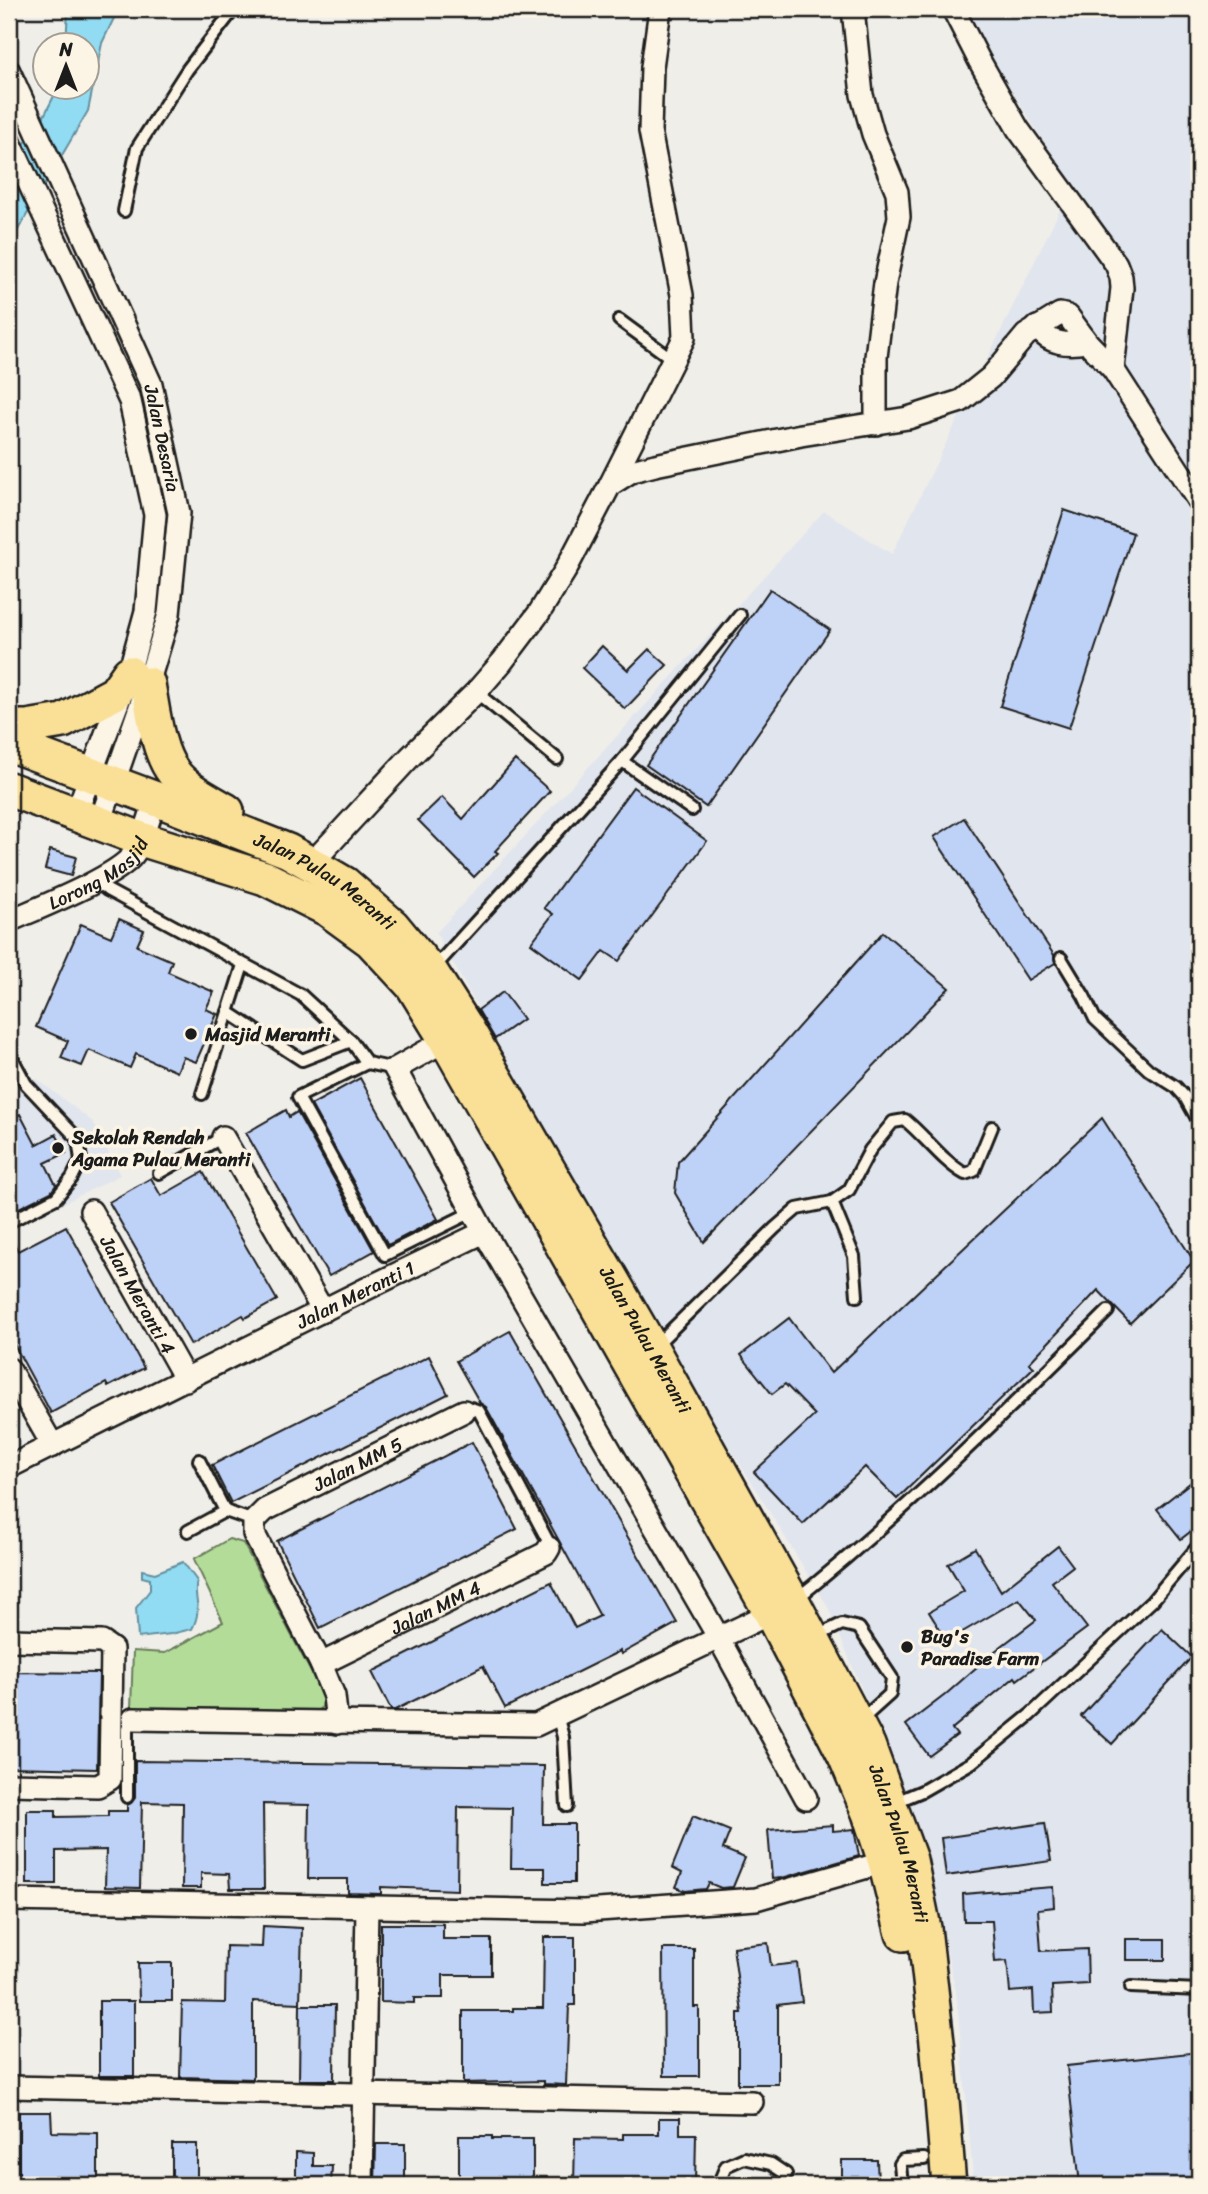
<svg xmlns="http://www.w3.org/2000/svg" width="1208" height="2194" viewBox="0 0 1208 2194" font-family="Sriracha,sans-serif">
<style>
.built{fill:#e1e5ed}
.green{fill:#b3dc99;stroke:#687c5a;stroke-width:2}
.water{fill:#91dbf3;stroke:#628f9d;stroke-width:2}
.building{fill:#bed1f7;stroke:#1c1c1c;stroke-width:2}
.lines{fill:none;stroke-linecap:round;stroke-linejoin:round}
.lane-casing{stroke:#1c1c1c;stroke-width:16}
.street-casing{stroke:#1c1c1c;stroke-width:26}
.primary-casing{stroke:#1c1c1c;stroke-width:38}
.lane{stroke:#fcf5e5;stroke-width:10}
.street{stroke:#fcf5e5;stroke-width:21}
.primary{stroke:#fadf96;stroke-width:33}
.poi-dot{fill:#1c1c1c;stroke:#fcf5e5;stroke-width:2.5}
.labels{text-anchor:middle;stroke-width:7;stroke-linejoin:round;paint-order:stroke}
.street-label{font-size:19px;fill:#1c1c1c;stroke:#fcf5e5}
.poi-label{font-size:19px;font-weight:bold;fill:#1c1c1c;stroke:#fcf5e5;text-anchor:start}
</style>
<rect width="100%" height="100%" fill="#f0eee9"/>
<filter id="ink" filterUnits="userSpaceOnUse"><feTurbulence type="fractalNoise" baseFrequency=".0143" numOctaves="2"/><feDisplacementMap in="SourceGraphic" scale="14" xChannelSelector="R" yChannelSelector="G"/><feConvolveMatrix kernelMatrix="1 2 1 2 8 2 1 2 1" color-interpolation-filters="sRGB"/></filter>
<g filter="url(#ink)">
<g class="built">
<polygon points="962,9 1199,9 1199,2185 974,2185 956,1991 918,1825 827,1605 677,1362 436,933 824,511 892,554 1071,187"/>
<polygon points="37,1079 93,1122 120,1175 9,1231 9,1092"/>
</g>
<polygon class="green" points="229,1539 243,1543 324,1697 322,1707 313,1714 131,1709 133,1651 165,1653 223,1622 194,1559"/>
<g class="water">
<polygon points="68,9 123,9 114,18 102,43 88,111 9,245 9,165 43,118 58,88 88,88 88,46 66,45"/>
<path d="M183,1562L197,1581C192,1599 204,1606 192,1629L171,1634L138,1638L136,1608L150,1590V1579L142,1577V1570L155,1573Z"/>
</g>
<g class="building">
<polygon points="1064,510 1133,533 1069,728 1000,706"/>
<polygon points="770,589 830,630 706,807 646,765"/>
<polygon points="602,646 628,670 649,649 667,665 625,709 582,668"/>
<polygon points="515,760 550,791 495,851 498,853 474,877 418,820 442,797 463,819"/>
<polygon points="633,787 707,841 619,961 604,951 582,980 531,943 553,914 544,908"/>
<polygon points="964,818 1054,955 1055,963 1028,980 934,837"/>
<polygon points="50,850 76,857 71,876 45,869"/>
<polygon points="119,919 144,930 137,946 172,961 168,972 214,992 206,1009 217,1014 196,1062 183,1057 177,1072 136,1054 130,1068 89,1050 82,1066 61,1058 68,1041 36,1027 81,924 111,937"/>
<polygon points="883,932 949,988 704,1242 675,1193 678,1162"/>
<polygon points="503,992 523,1019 495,1039 478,1010"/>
<polygon points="360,1078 438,1219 388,1245 311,1105"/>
<polygon points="286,1110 289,1117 297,1112 374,1251 329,1276 246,1133"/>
<polygon points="20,1114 36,1145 56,1134 66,1153 45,1163 56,1185 51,1192 9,1213 9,1120"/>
<polygon points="1102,1118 1194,1261 1130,1323 1098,1290 1029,1363 1034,1367 897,1499 865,1467 803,1524 754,1472 815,1415 785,1384 772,1394 741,1355 789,1318 831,1373"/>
<polygon points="203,1172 277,1300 245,1318 243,1315 191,1345 109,1202 151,1178 161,1196"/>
<polygon points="66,1226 144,1368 108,1387 106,1383 51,1413 9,1335 9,1233 18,1251"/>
<polygon points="510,1331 677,1623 621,1654 620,1651 505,1708 483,1666 395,1710 391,1710 372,1672 551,1582 575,1628 600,1616 486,1407 480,1403 456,1361"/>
<polygon points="429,1356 448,1394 231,1503 212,1465"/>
<polygon points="472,1442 517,1529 320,1628 277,1541"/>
<polygon points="1191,1482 1199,1491 1199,1525 1181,1539 1157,1509"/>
<polygon points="1058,1546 1073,1566 1052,1582 1087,1628 1017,1680 1015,1677 952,1729 957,1735 929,1756 906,1725 945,1695 995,1651 1036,1620 1019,1599 947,1641 929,1612 964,1591 948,1564 975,1548 1001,1591"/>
<polygon points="1162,1629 1192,1657 1112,1744 1081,1716"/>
<polygon points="9,1672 99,1673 97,1769 9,1767"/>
<polygon points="135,1761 544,1766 543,1824 574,1824 574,1883 545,1883 545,1868 511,1868 512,1808 458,1807 457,1890 381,1887 381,1894 348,1893 348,1879 308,1879 309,1805 263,1804 264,1889 230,1889 229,1874 201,1873 201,1888 182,1888 183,1803 142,1802 140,1888 105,1887 106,1850 56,1851 56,1884 27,1884 27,1810 56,1810 56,1817 108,1816 108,1811 127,1811 127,1805 131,1803 135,1798"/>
<polygon points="693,1816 730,1831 723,1849 745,1858 733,1887 721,1888 709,1883 706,1889 685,1891 676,1887 682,1873 672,1868"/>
<polygon points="1045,1823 1051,1861 946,1876 941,1838"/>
<polygon points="833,1825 833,1831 854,1829 859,1856 782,1878 772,1879 768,1830"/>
<polygon points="1053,1887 1054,1907 1038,1909 1041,1951 1087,1949 1088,1984 1052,1986 1053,2012 1034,2013 1033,1990 1010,1992 1007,1961 995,1962 992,1921 964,1921 963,1894"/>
<polygon points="381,1924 443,1924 443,1939 491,1939 491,1975 443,1975 443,1998 414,1998 414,2003 381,2002"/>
<polygon points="263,1926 302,1928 300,2003 253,2001 253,2079 180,2077 182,2002 225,2003 226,1946 262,1947"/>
<polygon points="544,1937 575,1937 575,2005 569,2005 566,2085 544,2084 544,2081 463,2083 463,2011 513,2011 513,2008 543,2008"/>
<rect x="1126" y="1939" width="39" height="21"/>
<polygon points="768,1943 771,1966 797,1963 802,2002 778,2005 778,2084 738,2084 738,2013 742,2013 733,1947"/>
<polygon points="663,1949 694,1949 694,2007 699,2007 699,2076 664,2076"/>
<polygon points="138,1963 172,1963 172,2001 139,2001"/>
<rect x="99" y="2001" width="35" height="75"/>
<polygon points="300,2005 335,2005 334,2080 299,2080"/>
<polygon points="1199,2052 1199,2185 1080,2185 1067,2066"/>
<polygon points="19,2112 51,2112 52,2132 98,2133 98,2185 59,2185 60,2179 19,2180"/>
<polygon points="659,2118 680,2118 680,2134 696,2134 695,2185 574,2185 575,2138 623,2139 623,2134 659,2134"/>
<polygon points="459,2136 492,2136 492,2139 533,2139 533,2185 459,2185"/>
<rect x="172" y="2144" width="25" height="36"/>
<polygon points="376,2144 405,2144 405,2185 375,2185"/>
<polygon points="296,2152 313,2153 313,2166 332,2166 331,2185 296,2185"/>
<polygon points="842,2160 877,2160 878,2185 842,2185"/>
</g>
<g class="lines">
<g class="lane-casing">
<g id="lane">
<polyline points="124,211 137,148 187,70 234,9"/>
<polyline points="619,320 672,359"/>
<polyline points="476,692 557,759"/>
<polyline points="622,761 692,810"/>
<polyline points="96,881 107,890 301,995 351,1041 367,1063 395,1069"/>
<polyline points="1061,958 1084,996 1095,1019 1149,1070 1176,1087 1185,1097 1199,1122"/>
<polyline points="433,969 622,761 740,615"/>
<polyline points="228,1012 302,1060 351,1041"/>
<polyline points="9,1052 26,1084 78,1139 81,1160 72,1178 56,1198 9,1222"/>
<polyline points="367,1063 298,1097 385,1255 472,1212"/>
<polyline points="202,1094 243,965"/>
<polyline points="159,1173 223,1137"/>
<polyline points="832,1202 854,1256 857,1296"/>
<path d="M654,1347L775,1228L797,1209L832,1202L849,1190L870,1150L893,1122L905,1120C926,1137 942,1161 965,1174L974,1171L992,1127"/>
<polyline points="464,1411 471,1408 479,1411 549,1543 549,1548"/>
<polyline points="199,1460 225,1511"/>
<polyline points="188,1531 225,1511 254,1521"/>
<path d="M795,1600C907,1511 1007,1411 1108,1311"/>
<polyline points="815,1637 842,1624 859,1628 892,1678 890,1694 859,1722"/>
<polyline points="557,1715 563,1737 567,1806"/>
<polyline points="127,1797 127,1729 133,1719"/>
<polyline points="893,1803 922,1791 971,1763 1030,1715 1152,1601 1199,1545"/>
<polyline points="1131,1987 1199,1990"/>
<polyline points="718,2185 726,2166 744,2158 771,2164 786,2174"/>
<polyline points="902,2185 900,2164 903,2160 924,2159"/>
</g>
</g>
<g class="street-casing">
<g id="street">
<polyline points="853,9 862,95 873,134 897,192 899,217 885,283 876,357 876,424"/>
<polyline points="953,9 979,60 1018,129 1116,264 1121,277 1122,288 1113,369"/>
<path id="s1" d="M9,71L151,384L179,513L169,614L148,684L99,825"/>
<polyline points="9,140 130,401 155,515 146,611 129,673 75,816"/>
<path d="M1037,327C1049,345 1068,345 1087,342"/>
<polyline points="611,483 684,338 682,295 650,131 652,67 660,9"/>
<polyline points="311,864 410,757 476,692 502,662 539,613 565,571 610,485 632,471 655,465 801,435 908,418 961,401 991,377 1026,335 1060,314 1068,316 1087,342 1113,369 1199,502"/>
<path id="s2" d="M9,921C38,908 115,878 133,855C145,840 149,816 156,799"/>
<polyline points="223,1137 323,1311"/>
<path id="s3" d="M91,1211L186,1380"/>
<polyline points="484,1232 712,1626 806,1798"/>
<polyline points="9,1369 53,1446"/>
<path id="s4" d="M9,1467L372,1286L484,1232L395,1069L446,1040"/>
<polyline points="9,1640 102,1642 112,1649 110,1779 98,1786 9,1784"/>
<path id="s5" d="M321,1664L546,1553L549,1548"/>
<polyline points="133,1719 536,1725 771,1613"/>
<path id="s6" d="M337,1723L334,1696L321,1664L254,1534V1521L265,1510L464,1411"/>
<polyline points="9,1900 584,1911 756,1899 885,1862"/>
<polyline points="9,2087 752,2102"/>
<polyline points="362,2185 367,1907"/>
</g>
</g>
<g class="primary-casing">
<g id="primary">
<path d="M148,684C153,710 157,752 174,773C187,790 209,800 227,811"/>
<polyline points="9,727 27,727 63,721 115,693 129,673"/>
<path id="s7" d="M9,744L156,799L288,851L311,864L345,884L393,926L431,972L466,1027L652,1349L793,1602L868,1745L910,1860L924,1928L938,2051L949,2185"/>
<polyline points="9,789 141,839 265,878 327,909 371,941 413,986 446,1040 771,1613 845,1756 869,1813 885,1862 903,1934"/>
</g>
</g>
<use href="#lane" class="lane"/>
<use href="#street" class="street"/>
<use href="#primary" class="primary"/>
</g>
</g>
<g class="poi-dot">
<circle cx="191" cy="1034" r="7"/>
<circle cx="58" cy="1148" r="7"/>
<circle cx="907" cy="1647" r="7"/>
</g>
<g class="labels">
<g class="street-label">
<text dy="7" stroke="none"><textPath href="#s1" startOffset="399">Jalan Desaria</textPath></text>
<text dy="7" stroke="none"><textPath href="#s2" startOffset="102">Lorong Masjid</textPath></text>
<text dy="7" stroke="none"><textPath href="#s7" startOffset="346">Jalan Pulau Meranti</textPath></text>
<text dy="7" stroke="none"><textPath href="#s3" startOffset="96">Jalan Meranti 4</textPath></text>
<text dy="7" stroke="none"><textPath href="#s4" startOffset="387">Jalan Meranti 1</textPath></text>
<text dy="7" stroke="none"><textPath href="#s7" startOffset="914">Jalan Pulau Meranti</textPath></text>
<text dy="7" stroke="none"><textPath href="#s6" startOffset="340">Jalan MM 5</textPath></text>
<text dy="7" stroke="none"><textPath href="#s5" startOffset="128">Jalan MM 4</textPath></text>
<text dy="7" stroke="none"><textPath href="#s7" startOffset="1480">Jalan Pulau Meranti</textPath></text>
</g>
<g class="poi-label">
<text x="205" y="1041">Masjid Meranti</text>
<text x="72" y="1144">Sekolah Rendah<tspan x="72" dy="22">Agama Pulau Meranti</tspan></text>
<text x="921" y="1643">Bug's<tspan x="921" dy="22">Paradise Farm</tspan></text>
</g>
</g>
<rect width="1208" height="2194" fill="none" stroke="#fcf5e5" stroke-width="35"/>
<rect x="18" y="18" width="1173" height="2159" fill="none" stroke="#1c1c1c" stroke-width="2.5" filter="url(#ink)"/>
<g transform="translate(66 66)"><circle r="33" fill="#fcf5e5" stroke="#a29e95" stroke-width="2"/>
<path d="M0-5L12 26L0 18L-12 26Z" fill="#1c1c1c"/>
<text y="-10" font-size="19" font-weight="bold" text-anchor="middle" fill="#1c1c1c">N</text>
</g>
</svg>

▶ **Exercise requirements**:
What is wanted is a copy of every line in the listing that includes the word "lines".

▶ **Result**:
.lines{fill:none;stroke-linecap:round;stroke-linejoin:round}
<g class="lines">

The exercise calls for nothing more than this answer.